The works I’ve been doing in the bus stops of New York and other cities are very different from the types of street art I’ve done in the past. It’s the first time that the work I’m presenting in the streets is protected under glass, just like the ads themselves. Usually when I paint or glue a painting on the streets, it’s physically accessible to the public. People can touch it or interact with it if they wish. When paintings are within these advertisement spaces, they’re inaccessible but on view.
I recently created a large-scale site-specific installation for Rice Gallery at Rice University in Houston, Texas. The gallery invited me to create a work of art for their annual Summer Windows project.

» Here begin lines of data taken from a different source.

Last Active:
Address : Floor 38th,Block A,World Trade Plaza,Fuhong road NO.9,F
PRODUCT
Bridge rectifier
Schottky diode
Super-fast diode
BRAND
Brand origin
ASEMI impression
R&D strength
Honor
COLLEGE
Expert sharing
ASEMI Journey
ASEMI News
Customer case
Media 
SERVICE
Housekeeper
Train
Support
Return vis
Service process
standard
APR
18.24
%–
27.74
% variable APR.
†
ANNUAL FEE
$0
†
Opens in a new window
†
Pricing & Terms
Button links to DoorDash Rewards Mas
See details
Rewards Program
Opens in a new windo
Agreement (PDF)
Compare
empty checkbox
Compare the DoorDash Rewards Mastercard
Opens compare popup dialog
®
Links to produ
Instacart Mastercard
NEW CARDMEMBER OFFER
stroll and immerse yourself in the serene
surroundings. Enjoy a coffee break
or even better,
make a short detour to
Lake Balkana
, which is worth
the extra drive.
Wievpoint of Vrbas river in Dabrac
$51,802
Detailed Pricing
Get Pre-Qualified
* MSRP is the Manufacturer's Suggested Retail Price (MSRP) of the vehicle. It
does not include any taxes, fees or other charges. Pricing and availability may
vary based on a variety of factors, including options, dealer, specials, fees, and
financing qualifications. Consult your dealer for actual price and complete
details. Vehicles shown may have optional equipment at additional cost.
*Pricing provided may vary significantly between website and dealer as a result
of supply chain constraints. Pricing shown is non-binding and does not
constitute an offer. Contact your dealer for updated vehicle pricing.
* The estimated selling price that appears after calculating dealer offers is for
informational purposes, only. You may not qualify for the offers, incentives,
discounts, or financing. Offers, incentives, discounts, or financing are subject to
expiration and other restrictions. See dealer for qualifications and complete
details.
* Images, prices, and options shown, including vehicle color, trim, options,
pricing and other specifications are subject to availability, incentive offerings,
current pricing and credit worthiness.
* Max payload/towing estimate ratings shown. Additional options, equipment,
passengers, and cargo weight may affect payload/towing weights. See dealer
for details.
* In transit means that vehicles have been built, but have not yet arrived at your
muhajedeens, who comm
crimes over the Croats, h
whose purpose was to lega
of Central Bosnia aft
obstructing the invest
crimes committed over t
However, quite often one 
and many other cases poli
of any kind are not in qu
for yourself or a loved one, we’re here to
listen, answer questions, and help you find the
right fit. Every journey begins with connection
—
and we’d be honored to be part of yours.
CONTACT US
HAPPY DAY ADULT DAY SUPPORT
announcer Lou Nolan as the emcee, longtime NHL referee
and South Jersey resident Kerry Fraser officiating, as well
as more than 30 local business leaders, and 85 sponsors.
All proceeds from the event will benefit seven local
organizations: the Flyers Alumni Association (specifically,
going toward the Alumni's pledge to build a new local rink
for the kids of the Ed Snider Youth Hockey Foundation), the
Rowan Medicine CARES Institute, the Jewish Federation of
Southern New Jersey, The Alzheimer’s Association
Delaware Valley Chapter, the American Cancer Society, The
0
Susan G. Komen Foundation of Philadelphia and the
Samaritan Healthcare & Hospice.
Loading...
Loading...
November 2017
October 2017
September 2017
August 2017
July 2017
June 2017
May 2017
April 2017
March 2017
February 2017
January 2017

Basically, while the gallery is closed for the summer, they have an artist create an installation to be displayed behind the giant glass façade of the gallery. For my installation, I selected and scanned four fashion advertisements from magazines then had a billboard printer print them onto vinyl almost 16 feet tall apiece. I painted on top of the four advertisements and we installed them behind the glass of the gallery side-by-side. The completed piece measured over 44 feet wide. I really like the contradiction of these advertisements in a university setting, a place where education occurs, not outright commerce or a sales pitch. Interestingly, the gallery façade is just like the bus-stop shelter ad spaces. The paintings are presented behind glass for viewing but physically inaccessible to the public. The completed work is titled Crosstown Traffic, a reference to the street level advertising spaces from which we normally encounter such ads and to the subversive nature of the works.